What is with this phenomenon?

Normally I would cogitate long and hard, analyzing the psychology of motivation, cross referencing counseling practices for behavior change, looking back at my own past patterns, etc. Not this time. Today, I’m satisfied to wonder at it all a little while, marvel at the minor miracle of it, and then chalk it up to the utterly irrational nature of human behavior. I love and admire Shane as a person. I see him as trustworthy. I appreciate that he shared this advice, prompting me to search and learn more, nudging me toward my better self. I want to report to him that I accepted his invitation and it helped me.

Because that’s one of the best relational rewards, right, when someone tells us how we help them, how we make their lives better? Isn’t this why I’m a physician? My fondest, most loving memories throughout my career are patients and trainees telling me how I have helped them–yes, it’s my job and still, any amount of validation, no matter how small, matters. It’s even more meaningful after we have gone through multiple trials in their lives or training together. The more we acknowledge this bond, the stronger it gets, the more we trust, mutually.
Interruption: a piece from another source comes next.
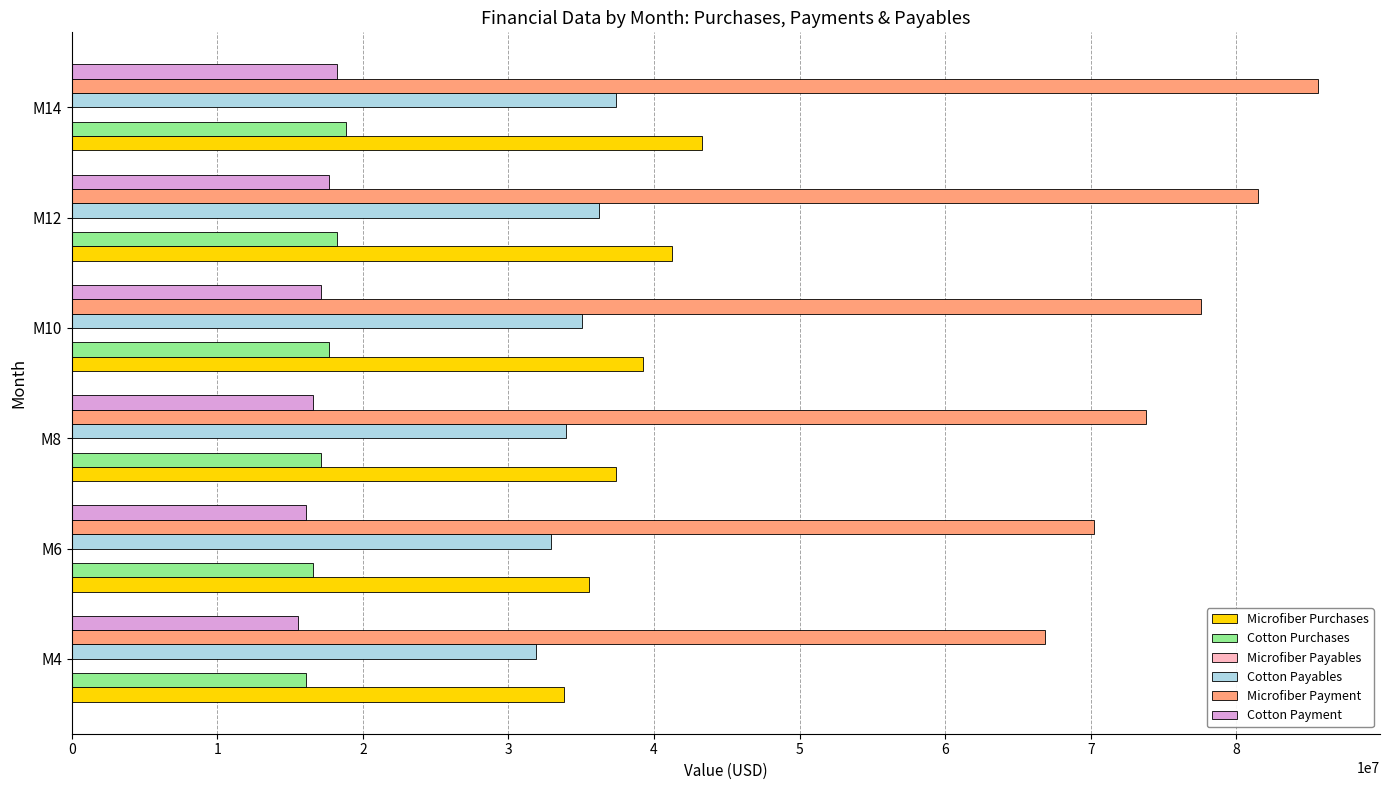

The value of Cotton Purchases at M14 is 26847916.6. True or false?

False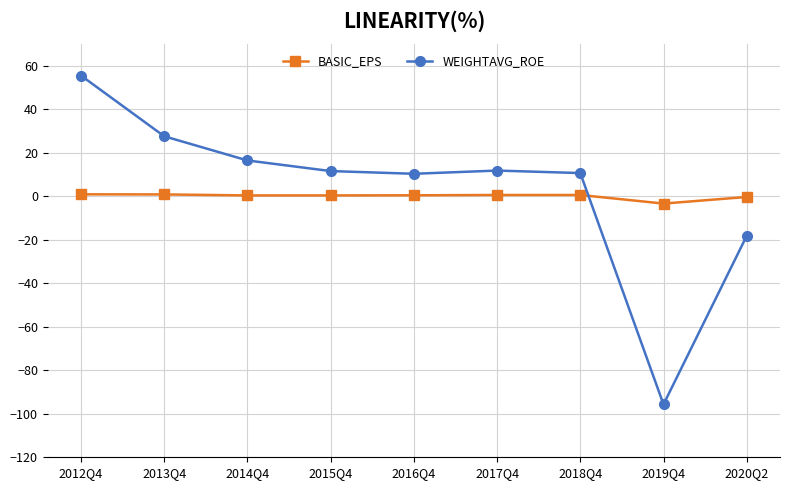

Which series changed the most between 2014Q4 and 2019Q4?

WEIGHTAVG_ROE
Patients and students absolutely influence me. Because they trust me and consider my advice, I want to be worthy of it. Trust is built slowly, earned with time, energy, and effort. How better to honor that trust than to practice what I preach, visibly, right alongside my charges? Maybe this is why Shane’s video resonates? He’s getting in the boat with us fans, acknowledging the challenge, inviting us all to journey together, do our best, and see what happens. Had he said, “Hey, I learned this cool new thing, you should try it! Good luck, tell me how it goes!” I would have a very different response.
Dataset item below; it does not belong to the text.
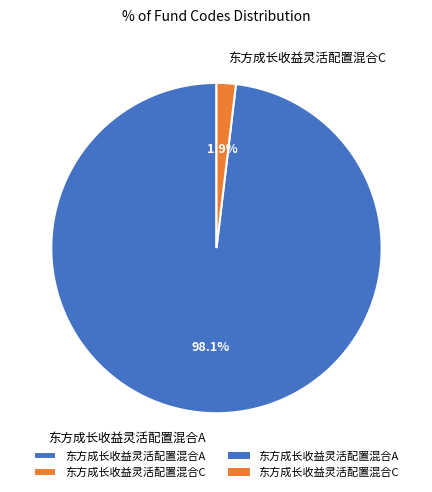

Count the number of slices in the pie.

2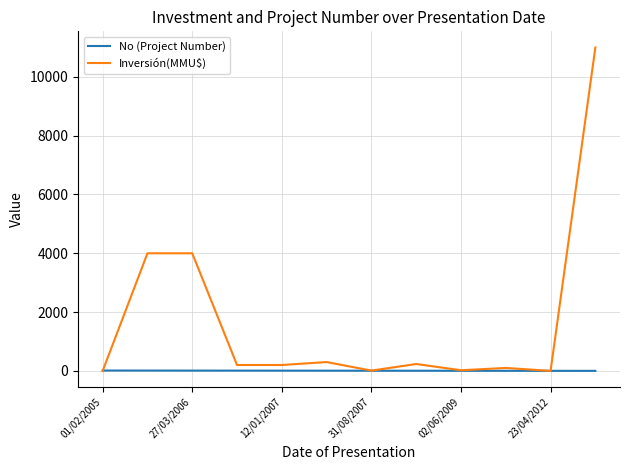

Rank the series by their maximum value, from lowest to highest.

No (Project Number), Inversión(MMU$)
Trust and influence. They are irrational, driven by our qualitative, ineffable, limbic and sometimes labile sense of connection. I think of trust like an oak tree–grown over many years, strong and sturdy, and also susceptible to irrevocable damage in a single breath–a broken branch never grows back. There is no substitute for the attention and nourishment, cultivated through relationship, required to maintain strong trust and real influence.

Though my energy for this new habit is high today, change is still hard. I have significantly altered my daily routine, counter to what I consider to be my innate tendencies, which is not what I usually recommend. We will see how/whether I can sustain it. Maybe it will help that I was already approaching the threshold, and Shane’s video feels like just the little nudge I needed to push me over to the next best version of myself? Fingers crossed! Lasting change is most often incremental and iterative, requiring multiple trials. So I won’t be too hard on myself if by this time next week I am back to snoozing until the last possible minute to rise, rushing out the door 30 minutes later having written nothing and gulped a good portion of my coffee already. I can forgive myself the lapse and commit to trying again–maybe on days I don’t see patients? Something is usually better than nothing. We’re all here doing our best.
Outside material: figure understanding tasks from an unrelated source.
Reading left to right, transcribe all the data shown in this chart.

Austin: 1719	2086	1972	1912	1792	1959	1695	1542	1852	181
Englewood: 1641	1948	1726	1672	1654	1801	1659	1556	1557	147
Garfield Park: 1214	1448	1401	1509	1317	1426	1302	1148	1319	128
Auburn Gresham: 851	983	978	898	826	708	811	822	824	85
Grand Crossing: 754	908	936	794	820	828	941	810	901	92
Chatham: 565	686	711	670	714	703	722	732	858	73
Anyway, Shane, if you read this, thank you. You have made my life better for a while, and now again, and given me more things to write about, for the past week, at least. I have two more blog drafts inspired by reflections on your video. I think of them as I walk to work, and I get Resting Peace Face from the gratitude I feel for the possibilities that have opened in my life because of you being you.

And now it’s late (but not too late). Temperature is -6F outside and I need to get up even earlier tomorrow to write, hydrate, and make sure the car starts. So it’s off to bed for me. I look forward to my Pages tomorrow morning–who knows what may come of this new habit? I’m sure I’ll let you all know as it emerges.